Redmond, Washington, population 71,929 (2019), lies 20 miles east of downtown Seattle. In 1995, the City adopted a TDR program designed to preserve agriculture and recreational land in the Sammamish River Valley. In the next 12 years, the TDR program was expanded to accomplish additional goals including the protection of environmentally sensitive areas including streams, and wetlands, as well as historic sites. In addition to having a variety of sending areas, the Redmond TDR program by 2007 offered developers a variety of urban receiving areas plus a wide range of incentives to use TDR including increased floor area and building height as well as modifications of standards for open space, parking, and impervious surface coverage. 

As of January 2021, the Redmond zoning code (20D.200.10) contained four TDR sending area categories: 1) Property zoned Urban Recreation; 2) Historic sites; 3) Environmentally critical areas (specifically Species Protection Areas, selected wetlands, stream, and stream buffers, and landslide hazard areas plus buffers); and 4) Forested land meeting criteria for area, native species, and tree age.

The allocation of TDRs varies depending on the zoning designation of the sending sites. At the low end, 1.1 TDRs can be generated per acre of sending area land zoned Urban Recreation. At the high end, 13.8 TDRs per acre can be produced on sending sites in any Downtown district or 14 TDRs per acre of land zoned Overlake Village or Overlake Business and Advanced Technology.

Receiving areas are properties in the following zones: all Downtown districts, Overlake Village, General Commercial, Overlake Business, and Advanced Technology, Gateway Design, Business Park, Manufacturing Park, and Industry.

In receiving site projects, one TDR can accomplish any of the following: 8,712 square feet of additional floor area; substitution for a requirement to provide 8,712 square feet of parkland; 8,712 square feet of additional lot coverage or impervious surface coverage (with the increase not greater than ten percent of the site); 8,712 square feet of additional floor area in a story exceeding baseline building height (with restrictions in some zones). In addition, one TDR can allow receiving site developers to add up to five stalls above Redmond’s maximum parking standards not to exceed a total of five stalls per 1,000 square feet of floor area.

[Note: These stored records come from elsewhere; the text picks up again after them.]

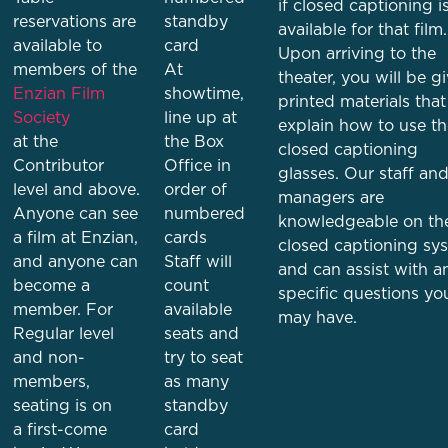
if closed captioning i
reservations are
standby
available for that film.
available to
card
Upon arriving to the
members of the
At
theater, you will be g
Enzian Film
showtime,
printed materials that
Society
line up at
explain how to use th
at the
the Box
closed captioning
Contributor
Office in
glasses. Our staff an
level and above.
order of
managers are
Anyone can see
numbered
knowledgeable on th
a film at Enzian,
cards
closed captioning sy
and anyone can
Staff will
and can assist with a
become a
count
specific questions yo
member. For
available
may have.
Regular level
seats and
and non-
try to seat
members,
as many
seating is on
standby
a first-come
card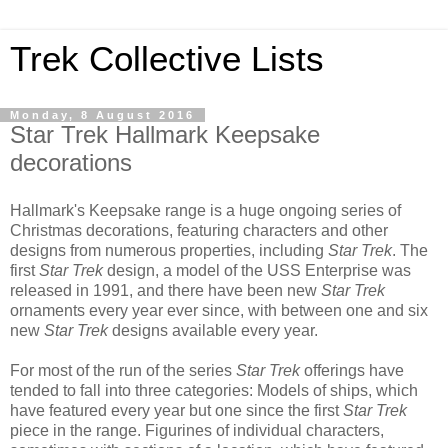
Trek Collective Lists
Monday, 8 August 2016
Star Trek Hallmark Keepsake
decorations
Hallmark's Keepsake range is a huge ongoing series of
Christmas decorations, featuring characters and other
designs from numerous properties, including
Star Trek
. The
first
Star Trek
design, a model of the USS Enterprise was
released in 1991, and there have been new
Star Trek
ornaments every year ever since, with between one and six
new
Star Trek
designs available every year.
For most of the run of the series
Star Trek
offerings have
tended to fall into three categories: Models of ships, which
have featured every year but one since the first
Star Trek
piece in the range. Figurines of individual characters,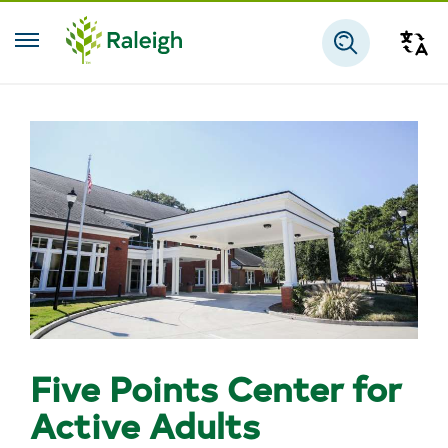
Skip to main content
Tra
Search
Five Points Center for
Active Adults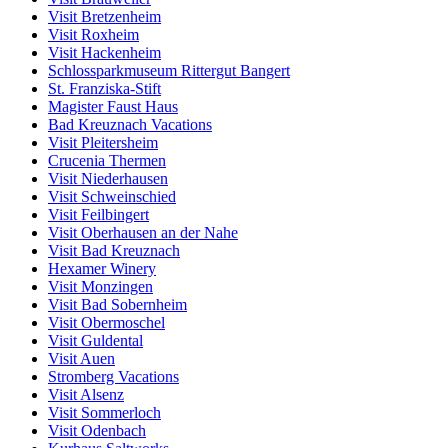
Visit Bretzenheim
Visit Roxheim
Visit Hackenheim
Schlossparkmuseum Rittergut Bangert
St. Franziska-Stift
Magister Faust Haus
Bad Kreuznach Vacations
Visit Pleitersheim
Crucenia Thermen
Visit Niederhausen
Visit Schweinschied
Visit Feilbingert
Visit Oberhausen an der Nahe
Visit Bad Kreuznach
Hexamer Winery
Visit Monzingen
Visit Bad Sobernheim
Visit Obermoschel
Visit Guldental
Visit Auen
Stromberg Vacations
Visit Alsenz
Visit Sommerloch
Visit Odenbach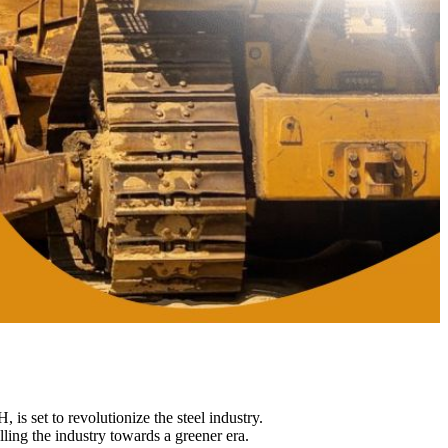
 set to revolutionize the steel industry.
ling the industry towards a greener era.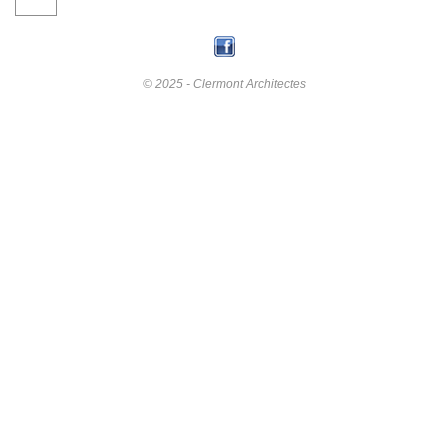
© 2025 - Clermont Architectes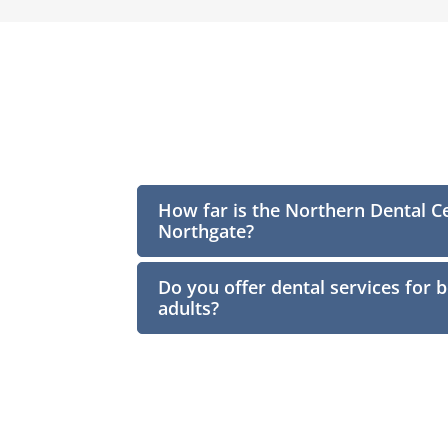
How far is the Northern Dental C
Northgate?
Do you offer dental services for 
adults?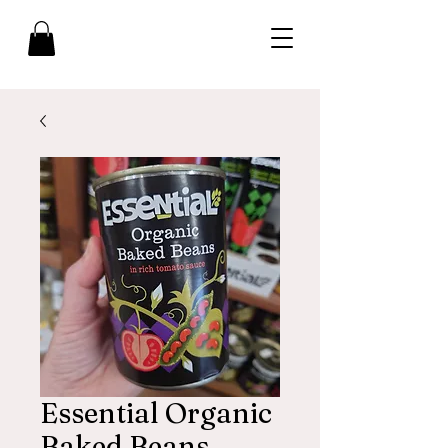
Essential Organic
Baked Beans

As of 2008, the Redmond TDR program had transferred 573 TDRs worth over $16.8 million, protecting more than 420 acres of farmland, urban open space, and environmentally sensitive sites (Churchill 2008). As of April 30, 2018, 961 TDRs had been transacted with a sale total of over $24 million, yielding an average mean of $26,396 per TDR. Microsoft Corporation was the largest customer, accounting for over 805 TDRs purchased. Sales prices have varied, ranging from a low of $9,246 per TDR in a 2010 transaction to a high of $70,000 per TDR for a fractional TDR transaction in 1997.

References

Churchill, Jeff. 2008. Redmond’s TDR Program Aims to Preserve Rural Sammamish Valley. Accessed 2-26-21 at About-Growth—Fall-2008-PDF (redmond.gov).